What is needed »
The entries below should be transcribed exactly, every one of them.

**** Material for the task ****

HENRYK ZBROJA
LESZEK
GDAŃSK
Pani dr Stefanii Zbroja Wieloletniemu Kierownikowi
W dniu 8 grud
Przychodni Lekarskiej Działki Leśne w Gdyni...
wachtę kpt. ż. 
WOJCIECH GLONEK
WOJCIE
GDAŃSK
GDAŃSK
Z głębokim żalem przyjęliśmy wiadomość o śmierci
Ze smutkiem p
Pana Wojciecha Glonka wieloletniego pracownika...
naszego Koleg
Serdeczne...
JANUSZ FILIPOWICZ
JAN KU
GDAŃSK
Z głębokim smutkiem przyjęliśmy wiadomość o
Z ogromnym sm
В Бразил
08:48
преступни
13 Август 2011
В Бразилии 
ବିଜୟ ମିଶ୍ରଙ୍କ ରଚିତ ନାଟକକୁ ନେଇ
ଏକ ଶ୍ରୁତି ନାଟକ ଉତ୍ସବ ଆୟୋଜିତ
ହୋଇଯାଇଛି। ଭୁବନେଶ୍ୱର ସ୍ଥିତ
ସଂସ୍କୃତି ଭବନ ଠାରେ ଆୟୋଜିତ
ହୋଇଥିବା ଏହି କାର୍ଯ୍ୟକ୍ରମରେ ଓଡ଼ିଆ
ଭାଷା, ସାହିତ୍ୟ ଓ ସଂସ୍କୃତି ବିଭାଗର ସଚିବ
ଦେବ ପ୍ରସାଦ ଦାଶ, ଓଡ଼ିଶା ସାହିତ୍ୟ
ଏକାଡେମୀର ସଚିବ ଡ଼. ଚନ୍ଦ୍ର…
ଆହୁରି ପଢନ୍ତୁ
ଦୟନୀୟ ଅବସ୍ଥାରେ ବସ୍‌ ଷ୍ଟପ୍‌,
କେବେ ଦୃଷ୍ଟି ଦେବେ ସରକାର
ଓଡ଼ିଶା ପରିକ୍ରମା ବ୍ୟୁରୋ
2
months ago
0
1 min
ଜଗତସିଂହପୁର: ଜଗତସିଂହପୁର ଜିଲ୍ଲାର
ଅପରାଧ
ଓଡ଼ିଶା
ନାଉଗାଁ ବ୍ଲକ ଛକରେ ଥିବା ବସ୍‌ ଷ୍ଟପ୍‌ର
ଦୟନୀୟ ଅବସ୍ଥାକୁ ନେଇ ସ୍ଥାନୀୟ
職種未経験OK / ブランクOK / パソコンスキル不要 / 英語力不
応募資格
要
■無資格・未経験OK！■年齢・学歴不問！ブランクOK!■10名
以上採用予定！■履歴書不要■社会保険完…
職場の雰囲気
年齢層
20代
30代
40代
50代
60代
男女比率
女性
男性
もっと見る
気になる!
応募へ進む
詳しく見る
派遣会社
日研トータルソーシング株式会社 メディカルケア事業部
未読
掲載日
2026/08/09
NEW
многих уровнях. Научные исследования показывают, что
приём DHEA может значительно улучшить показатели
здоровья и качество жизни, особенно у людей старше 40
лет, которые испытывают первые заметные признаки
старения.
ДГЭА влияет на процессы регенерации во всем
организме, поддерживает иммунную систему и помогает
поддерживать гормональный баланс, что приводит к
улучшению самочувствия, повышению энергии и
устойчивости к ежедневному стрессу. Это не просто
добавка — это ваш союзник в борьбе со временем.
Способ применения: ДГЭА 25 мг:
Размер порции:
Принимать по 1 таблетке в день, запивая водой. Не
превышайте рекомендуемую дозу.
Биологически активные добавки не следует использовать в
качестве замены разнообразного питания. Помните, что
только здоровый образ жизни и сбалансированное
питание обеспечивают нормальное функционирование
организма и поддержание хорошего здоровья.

****

Response area »
HENRYK ZBROJA
LESZEK
GDAŃSK
Pani dr Stefanii Zbroja Wieloletniemu Kierownikowi
W dniu 8 grud
Przychodni Lekarskiej Działki Leśne w Gdyni...
wachtę kpt. ż. 
WOJCIECH GLONEK
WOJCIE
GDAŃSK
GDAŃSK
Z głębokim żalem przyjęliśmy wiadomość o śmierci
Ze smutkiem p
Pana Wojciecha Glonka wieloletniego pracownika...
naszego Koleg
Serdeczne...
JANUSZ FILIPOWICZ
JAN KU
GDAŃSK
Z głębokim smutkiem przyjęliśmy wiadomość o
Z ogromnym sm
В Бразил
08:48
преступни
13 Август 2011
В Бразилии 
ବିଜୟ ମିଶ୍ରଙ୍କ ରଚିତ ନାଟକକୁ ନେଇ
ଏକ ଶ୍ରୁତି ନାଟକ ଉତ୍ସବ ଆୟୋଜିତ
ହୋଇଯାଇଛି। ଭୁବନେଶ୍ୱର ସ୍ଥିତ
ସଂସ୍କୃତି ଭବନ ଠାରେ ଆୟୋଜିତ
ହୋଇଥିବା ଏହି କାର୍ଯ୍ୟକ୍ରମରେ ଓଡ଼ିଆ
ଭାଷା, ସାହିତ୍ୟ ଓ ସଂସ୍କୃତି ବିଭାଗର ସଚିବ
ଦେବ ପ୍ରସାଦ ଦାଶ, ଓଡ଼ିଶା ସାହିତ୍ୟ
ଏକାଡେମୀର ସଚିବ ଡ଼. ଚନ୍ଦ୍ର…
ଆହୁରି ପଢନ୍ତୁ
ଦୟନୀୟ ଅବସ୍ଥାରେ ବସ୍‌ ଷ୍ଟପ୍‌,
କେବେ ଦୃଷ୍ଟି ଦେବେ ସରକାର
ଓଡ଼ିଶା ପରିକ୍ରମା ବ୍ୟୁରୋ
2
months ago
0
1 min
ଜଗତସିଂହପୁର: ଜଗତସିଂହପୁର ଜିଲ୍ଲାର
ଅପରାଧ
ଓଡ଼ିଶା
ନାଉଗାଁ ବ୍ଲକ ଛକରେ ଥିବା ବସ୍‌ ଷ୍ଟପ୍‌ର
ଦୟନୀୟ ଅବସ୍ଥାକୁ ନେଇ ସ୍ଥାନୀୟ
職種未経験OK / ブランクOK / パソコンスキル不要 / 英語力不
応募資格
要
■無資格・未経験OK！■年齢・学歴不問！ブランクOK!■10名
以上採用予定！■履歴書不要■社会保険完…
職場の雰囲気
年齢層
20代
30代
40代
50代
60代
男女比率
女性
男性
もっと見る
気になる!
応募へ進む
詳しく見る
派遣会社
日研トータルソーシング株式会社 メディカルケア事業部
未読
掲載日
2026/08/09
NEW
многих уровнях. Научные исследования показывают, что
приём DHEA может значительно улучшить показатели
здоровья и качество жизни, особенно у людей старше 40
лет, которые испытывают первые заметные признаки
старения.
ДГЭА влияет на процессы регенерации во всем
организме, поддерживает иммунную систему и помогает
поддерживать гормональный баланс, что приводит к
улучшению самочувствия, повышению энергии и
устойчивости к ежедневному стрессу. Это не просто
добавка — это ваш союзник в борьбе со временем.
Способ применения: ДГЭА 25 мг:
Размер порции:
Принимать по 1 таблетке в день, запивая водой. Не
превышайте рекомендуемую дозу.
Биологически активные добавки не следует использовать в
качестве замены разнообразного питания. Помните, что
только здоровый образ жизни и сбалансированное
питание обеспечивают нормальное функционирование
организма и поддержание хорошего здоровья.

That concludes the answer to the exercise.